● **SOURCE PASSAGE**
········

[Archivesspace_Users_Group] Enumerations Findings
Lisa Calahan
lcalahan at umn.edu
Wed Feb 15 16:25:30 EST 2017
I've attached the .csv example. I didn't test it in 1.5.3, but the bug
occurs in 1.5.2 (I know it did not occur in 1.5.1). I reported the bug on
January 17.
On Wed, Feb 15, 2017 at 3:04 PM, Majewski, Steven Dennis (sdm7g) <
sdm7g at eservices.virginia.edu> wrote:
> Yes, and the previous cases I’ve seen ( which have since been fixed ) have
> been where the document was originally parsed with correct character
> encoding, but that encoding wasn’t being preserved on some other
> ( xml or json ) internal transform. So that might be something to look for
> if it’s still happening in a new use case.
>
>
>
> On Feb 15, 2017, at 3:54 PM, Reese, Terry P. <reese.2179 at osu.edu> wrote:
>
> I’d be interested in the same thing (a sample file). I’m familiar with
> the tools being used, and if the data is UTF8, then you shouldn’t see this
> problem unless the import is munging the data or encoding – which would be
> a much different problem.
>
> --tr
>
> *From:* archivesspace_users_group-bounces at lyralists.lyrasis.org [
> mailto:archivesspace_users_group-bounces at lyralists.lyrasis.org
> <archivesspace_users_group-bounces at lyralists.lyrasis.org>] *On Behalf Of *Majewski,
> Steven Dennis (sdm7g)
> *Sent:* Wednesday, February 15, 2017 3:50 PM
> *To:* Archivesspace Users Group <archivesspace_users_group@
> lyralists.lyrasis.org>
> *Subject:* Re: [Archivesspace_Users_Group] Enumerations Findings
>
>
> Do you have a sample import file that fails this way ?
> Do you know if it still fail on current release ?

········

● **WHAT YOU HAVE TO DO**
In the mailing list thread, which ArchivesSpace version is stated to have not had the bug?

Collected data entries

········

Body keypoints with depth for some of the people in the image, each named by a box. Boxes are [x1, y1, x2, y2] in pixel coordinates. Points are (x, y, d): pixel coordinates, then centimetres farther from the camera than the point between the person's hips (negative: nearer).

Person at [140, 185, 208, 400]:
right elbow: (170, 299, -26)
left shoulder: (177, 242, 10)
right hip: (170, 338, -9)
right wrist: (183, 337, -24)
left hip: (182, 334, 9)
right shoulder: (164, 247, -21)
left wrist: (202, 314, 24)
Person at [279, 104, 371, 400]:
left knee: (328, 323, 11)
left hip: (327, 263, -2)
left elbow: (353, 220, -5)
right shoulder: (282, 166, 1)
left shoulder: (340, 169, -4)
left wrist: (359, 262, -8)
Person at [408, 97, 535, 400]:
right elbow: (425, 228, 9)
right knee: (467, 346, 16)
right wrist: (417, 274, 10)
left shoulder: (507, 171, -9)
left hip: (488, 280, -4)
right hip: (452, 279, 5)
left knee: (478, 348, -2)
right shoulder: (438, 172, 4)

········

● **TASK RESPONSE**
Version 1.5.1.